An Extra Tip: Set up Country Targeting if your domain targets certain country
In recent #AskGoogleBot in Google Search Console Youtube channel, John talked about how a web server's geographic location affects SEO. He mentioned that the geo-targeting setting in Google Search Console works as a signal for prefix-level location targeting.
Remember, domain property in GSC cannot set up an International Targeting report. Only prefix/page-level can. This means while Google says the setting is for a "site-wide country target for your entire site, if desired." you can set up different international targeting in various prefix properties.
Take my website, for example, my homepage prefix property is targeting Australia, but my main content, which is /blog subfolders, is targeting America. It might not be the best practice, but I have to admit this works based on the data in my GSC.
Update as of Aug 2022: Google Search Console to remove International Targeting report
Google is deprecating the international targeting report in Google Search Console, the company announced. Google wrote, “The International Targeting report has been deprecated, and will be removed from Search Console soon.”
The report will go away on September 22, 2022.
Keep Google Bots' IP Location In Mind For Localised Pages
According to Google's guideline on implement dynamic rendering Google is perfectly capable of crawling dynamic rendered content. But in this context, businesses often use location-based rendering to show specific localised content to certain visitors. This means the content is dynamic based on visitor's location. A good example can be Linktree's pricing page. If you have pages like this, or similar content strategy, please remember that the default IP addresses of the Googlebot crawler appear to be based in the USA. In addition, the crawler sends HTTP requests without setting Accept-Language in the request header. This means if your site has locale-adaptive pages (that is, your site returns different content based on the perceived country or preferred language of the visitor), Google might not crawl, index, or rank all your content for different locales. That's why google recommend using separate locale URL configurations and annotating them with rel="alternate" hreflang annotations.
Also, if you block USA-based users from accessing your content, but allow visitors from Australia to see it, your server should block a Googlebot that appears to be coming from the USA, but allow access to a Googlebot that appears to come from Australia. (source: 1)
In addition, please don't use location-based redirect since most of the Google bots are coming from the USA. John Muller has retweeted the following:
Do All Search Engines Support Hreflang?
There haven’t been many developments in Hreflang support over recent years, however, Yandex officially introduced XML sitemap support in August 2020.
The status of other search engines remains the same.
Because of Bing’s market share (which is widely debated) globally, best practice means always including both hreflang and the HTML Meta Language Tag as part of an international technical specification.
<meta http-equiv="content-language" content="en-gb">
At the end of the day, it is crucial to understand that the hreflang tag is a signal and not a directive.

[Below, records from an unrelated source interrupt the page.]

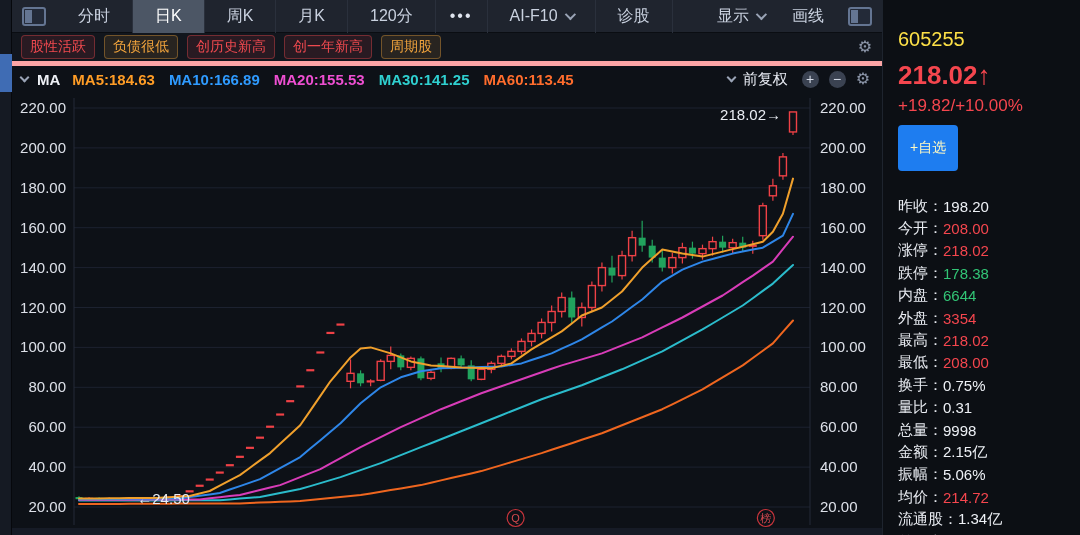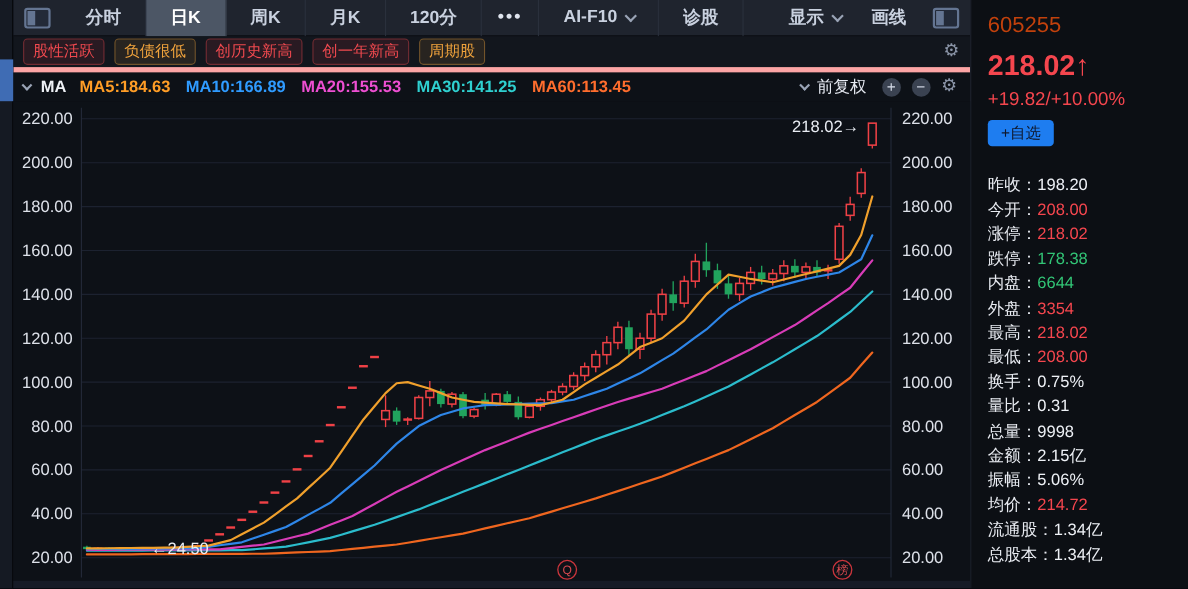"分时" .toolbar { font-weight: bold -> none }
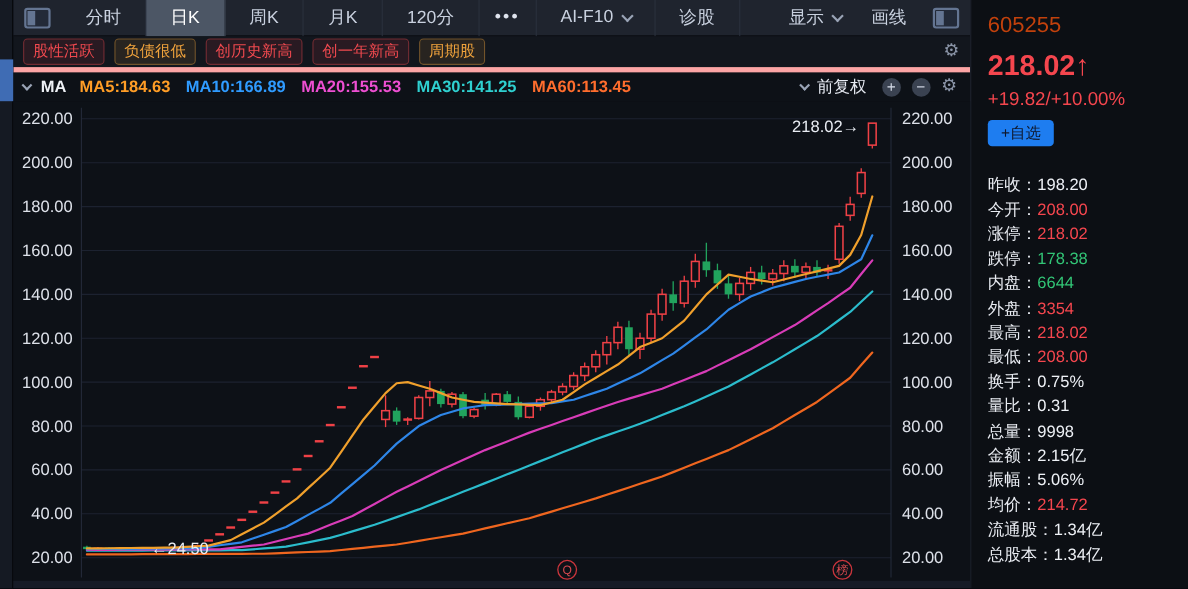"605255" .q-code { color: #c2410c -> #fde047; margin-top: 4px -> 20px }
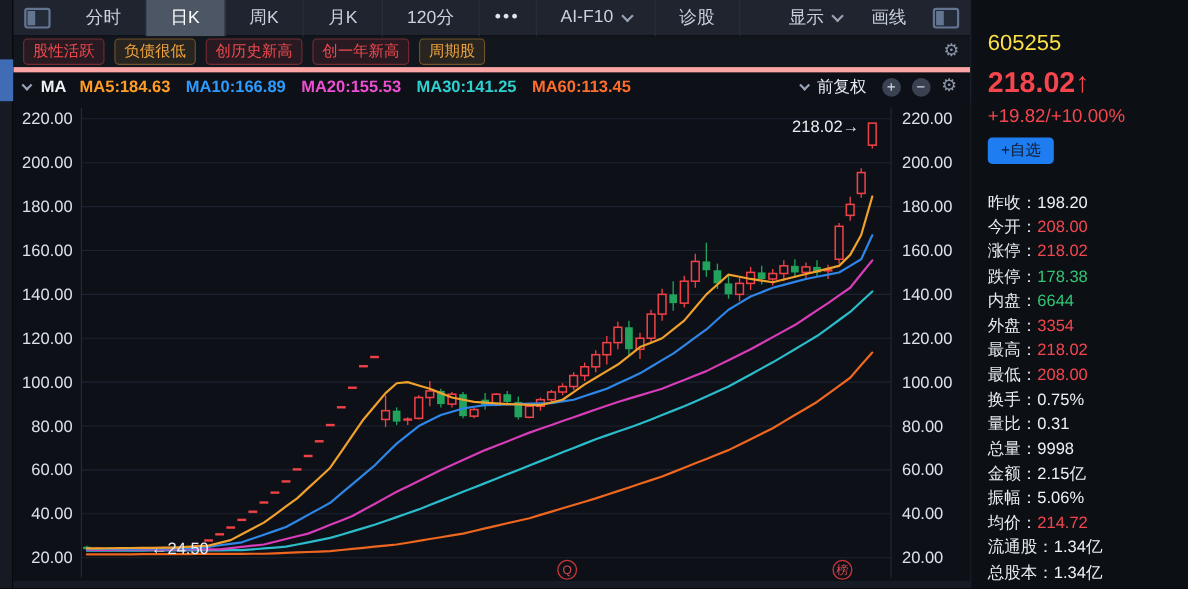"+自选" .watch-btn { color: #0f172a -> #fef9c3; padding: 3px 12px -> 14px 12px }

What's more, it's even more important to have a brief understanding of Google's journey to create a semantic search engine. This will help you to gain more background knowledge which helps in researching.
This basically means that a whole host of other search engine optimisation factors could end up outweighing this tag, nullifying its effectiveness almost completely.
It's important to use best search engine practices throughout your content alongside this tag. It's not a tag to necessarily help you increase overall traffic, but instead a tag to improve your odds of that content being served to the most relevant searchers.